The immunomodulatory drug lenalidomide can induce striking hematologic and cytogenetic responses in patients with myelodysplastic syndromes (MDS), especially among patients whose clonal cells bear a somatic deletion of the long arm of chromosome 5q (del(5q)). Unfortunately, most patients whose cytopenias and burden of clonal cells improve during lenalidomide therapy will relapse within three years — including the approximately 45 percent of patients with lower-risk del(5q) MDS who achieve a complete cytogenetic remission.
In order to better understand the cellular basis for such relapses, a multinational team led by Sten Eirik Jacobsen serially examined flow cytometrically sorted CD34+, CD38+ hematopoietic progenitors and CD34+, CD38 undetectable or low (CD38-/low), and CD90+ multipotent stem cells (a subpopulation previously shown to be Thy1+) from seven patients with del(5q) MDS who developed red blood cell transfusion independence and also experienced a partial or complete cytogenetic response during lenalidomide therapy. Study subjects included two patients in whom del(5q) became undetectable by both conventional G-banded metaphase cytogenetics and fluorescent in situ hybridization (FISH) of whole bone marrow.
The investigators found that despite clearance of most or all of the del(5q)-bearing CD38+ progenitor cells during lenalidomide treatment, a small fraction of del(5q) CD38-/low stem cells remained, lurking undetected by conventional assays just as saprophytic insects can hide in the diseased core of outwardly healthy-appearing timber. These persistent drug-resistant cells served as a nidus for subsequent clonal expansion and karyotypic evolution at the time of clinically apparent disease progression.

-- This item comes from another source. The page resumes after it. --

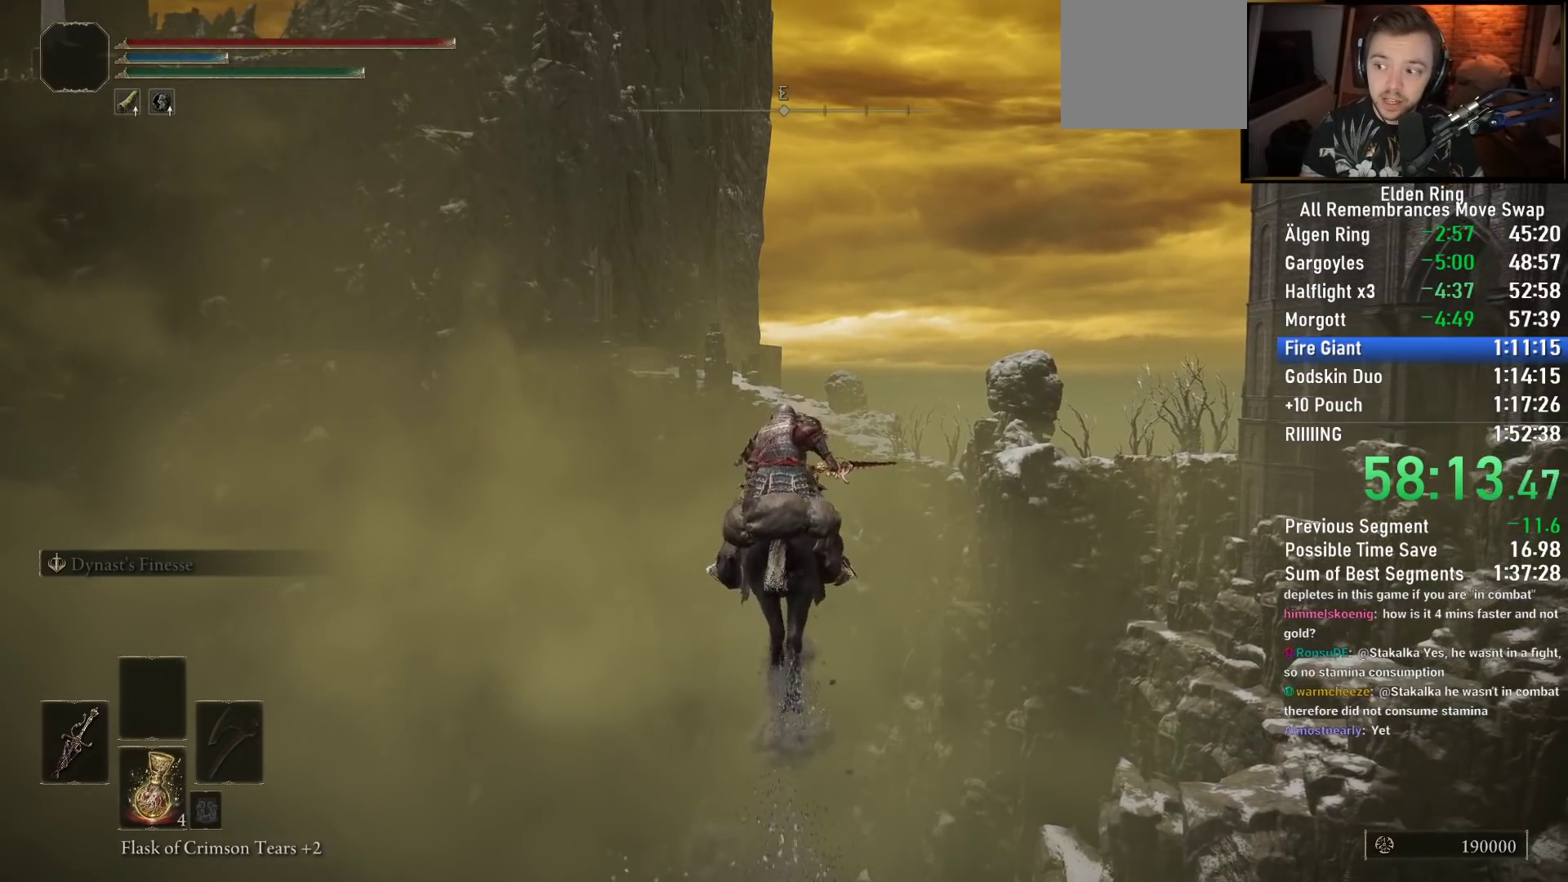
{"buttons": [], "left_stick": "up", "right_stick": "center", "events": []}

It is well recognized that small numbers of therapy-resistant neoplastic cells, regardless of whether they exhibit a stem cell-like phenotype, can presage relapse. Clinicians are accustomed to searching for evidence of these cells — e.g., monitoring for minimal residual disease by flow cytometry in acute lymphoblastic leukemia, or repeatedly testing for persistent BCR-ABL positivity by polymerase chain reaction in chronic myeloid leukemia. The findings of Tehranchi et al. using serial samples from MDS patients extend these observations to a different disease state and complement a large body of clever work on human cancer stem cells using murine models or in vitro assays.
Precisely how that small population of stubborn stem cells managed to evade destruction during lenalidomide treatment remains unclear, in part because the critical mechanisms of action of lenalidomide, in MDS generally and in del(5q) MDS in particular, are still undefined. Several attractive hypotheses for the origin of lenalidomide’s beneficial effects have been put forward, including inhibition of haplodeficient phosphatases encoded on chromosome 5q, T cell or NK cell activation, alteration of immune cell subsets (e.g., Th1 cells), anti-angiogenesis activity, and changes in the cytokine profile. Del(5q) stem cells might escape the lenalidomide poisoning to which other clonal cells are susceptible, either directly (by effluxing the drug or by activating compensatory signaling pathways) or indirectly (by evading an immune response or by “taking cover” in a protective microenvironmental niche). Greater understanding of these details will aid clinicians in designing trials specifically targeting lenalidomide-resistant cells.
In Brief
This study confirms the existence of rare and phenotypically distinct lenalidomide-resistant stem cells in del(5q) MDS and suggests that a small, quiescent fraction of cells may be driving relapse in patients who appear to be responding well to therapy. Monitoring for the presence of these dangerous cells during lenalidomide treatment is straightforward, but determining how to eliminate them will be more challenging.
Competing Interests
Dr. Steensma indicated no relevant conflicts of interest.